Marty, I think that it's important to keep in mind that just because you or I experienced certain triggers or sequences of events which may have led you or I to eventually go vegan, it doesn't follow that those same experiences are necessarily "first steps" necessarily leading to awareness of -- and respect for -- animal rights for others. I mean, I first became vegetarian back when I was 20 for environmental reasons and, after a few years, I went back to eating meat (along with all of the other animal products I'd continued to consume, not really thinking of what was involved in animal use). When I went vegetarian again years later, it was from watching a video on the dog/cat fur trade in an Asian country. It took a good 5-6 years or so (I'm lousy with numbers) before I actually went vegan. When I did, it wasn't because I'd seen a dog/cat fur trade video years earlier and it wasn't because I'd gone vegetarian (which in fact dragged on for many years). It was because I listened to the Vegan Freak Radio podcast and started reading Gary Francione's essays on his website and got a simple and clear message finally drilled into me that animals aren't ours to use. That was the first step; everything that came before it was an obstacle. I was mired in my vegetarianism for several years, convinced that I was doing "enough" -- and I wasn't just vegetarian for health reasons, which would have had even less to do with taking other animals into consideration. I mean, I didn't even consider going vegan when I was vegetarian for what I felt was serious concerns about animal "cruelty". I was convinced that veganism was extremist, too difficult, unhealthy and something generally pursued by either violent animal liberationists or teenage girls with eating disorders.

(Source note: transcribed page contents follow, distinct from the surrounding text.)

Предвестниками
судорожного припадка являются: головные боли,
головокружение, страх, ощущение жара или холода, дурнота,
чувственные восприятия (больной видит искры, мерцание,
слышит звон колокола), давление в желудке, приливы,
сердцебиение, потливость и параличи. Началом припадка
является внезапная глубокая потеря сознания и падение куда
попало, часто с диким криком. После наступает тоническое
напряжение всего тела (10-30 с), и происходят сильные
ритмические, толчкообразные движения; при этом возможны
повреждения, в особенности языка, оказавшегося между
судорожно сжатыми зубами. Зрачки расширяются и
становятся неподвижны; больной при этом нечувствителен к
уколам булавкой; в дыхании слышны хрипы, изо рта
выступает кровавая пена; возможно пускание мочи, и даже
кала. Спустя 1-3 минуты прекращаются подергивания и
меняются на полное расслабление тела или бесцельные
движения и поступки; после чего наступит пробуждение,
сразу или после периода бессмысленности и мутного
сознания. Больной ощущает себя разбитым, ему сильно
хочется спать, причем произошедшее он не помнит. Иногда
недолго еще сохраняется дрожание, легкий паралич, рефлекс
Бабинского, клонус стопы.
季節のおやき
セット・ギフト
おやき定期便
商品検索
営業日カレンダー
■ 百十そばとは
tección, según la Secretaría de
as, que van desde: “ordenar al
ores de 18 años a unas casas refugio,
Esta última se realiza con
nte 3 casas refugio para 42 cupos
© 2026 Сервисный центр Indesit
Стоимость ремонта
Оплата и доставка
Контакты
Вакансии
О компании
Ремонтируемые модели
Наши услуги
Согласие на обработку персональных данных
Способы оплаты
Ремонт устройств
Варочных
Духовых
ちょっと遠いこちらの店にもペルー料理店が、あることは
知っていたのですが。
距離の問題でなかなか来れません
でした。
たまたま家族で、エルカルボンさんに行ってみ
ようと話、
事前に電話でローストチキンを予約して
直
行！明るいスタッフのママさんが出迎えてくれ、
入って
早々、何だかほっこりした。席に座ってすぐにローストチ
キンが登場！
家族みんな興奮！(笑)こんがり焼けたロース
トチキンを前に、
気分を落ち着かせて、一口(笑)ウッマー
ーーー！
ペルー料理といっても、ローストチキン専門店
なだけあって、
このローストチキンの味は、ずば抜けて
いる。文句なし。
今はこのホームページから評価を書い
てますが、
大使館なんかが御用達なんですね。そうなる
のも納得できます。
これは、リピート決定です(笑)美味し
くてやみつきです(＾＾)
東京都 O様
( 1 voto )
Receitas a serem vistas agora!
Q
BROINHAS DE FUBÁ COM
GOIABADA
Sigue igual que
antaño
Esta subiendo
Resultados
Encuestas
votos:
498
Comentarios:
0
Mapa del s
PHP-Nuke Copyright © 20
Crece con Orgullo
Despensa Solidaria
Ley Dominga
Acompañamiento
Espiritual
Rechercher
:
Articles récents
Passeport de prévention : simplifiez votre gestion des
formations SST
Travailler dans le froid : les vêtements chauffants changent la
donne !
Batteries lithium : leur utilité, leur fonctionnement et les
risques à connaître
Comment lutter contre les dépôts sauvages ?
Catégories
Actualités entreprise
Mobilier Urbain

When we "think about food and animals" and do it for self-involved reasons (e.g. to lose weight, to lower cholesterol) we're still thinking of other animals as things. They key to fighting speciesism and what's accomplished in teaching others to go vegan is to get them to stop thinking of animals as things. Someone who goes vegetarian to get healthier (for example) is still thinking about animals as things. That person may reduce his or her intake of meat and other things containing animal fats, as well as all kinds of other "things" which are plant-based and still regarded as food, but regarded as "unhealthy". Until someone points out to them the serious moral issues involved in the comodification of other animals -- and not just animals who are ordinarily eaten -- nothing really changes.

As for the "Vegan Before Six" bunk -- it's just more of the same and it's all meaningless in terms of getting people to stop viewing other animals as things. It's like if you and I were advocates against child abuse and you said to me that someone who chooses to not beat toddlers "before six" wasn't a failure but just needed a pat on the back and encouragement to try a little harder to "reach the goal". But with the "Vegan Before Six" crowd, the goal is generally just to be more healthy. They're not vegan and they're not going vegan. They're trying to lose weight, be hip, be green, get healthier. When you say they're on a path, you miss the point entirely that they're using a completely different map and have a completely different destination. As vegans, it's easy for us to make the mistake of assuming that all roads lead to veganism; they don't. If they did, all of these people who are vegetarian for decades would go vegan. Without a clear vegan message, they're not going to reach for another map, Marty. They're just not. And to pretend otherwise is a little delusional. Sorry, it just is.

michael said...

Hi,

I have alway approached veganism from a health perspective initially, then environment, then animal welfare. Could you response to this comment with some links to other posts u have written that outline your reasoning for completely abstaining from animal consumption. I am interested in hearing your full argument!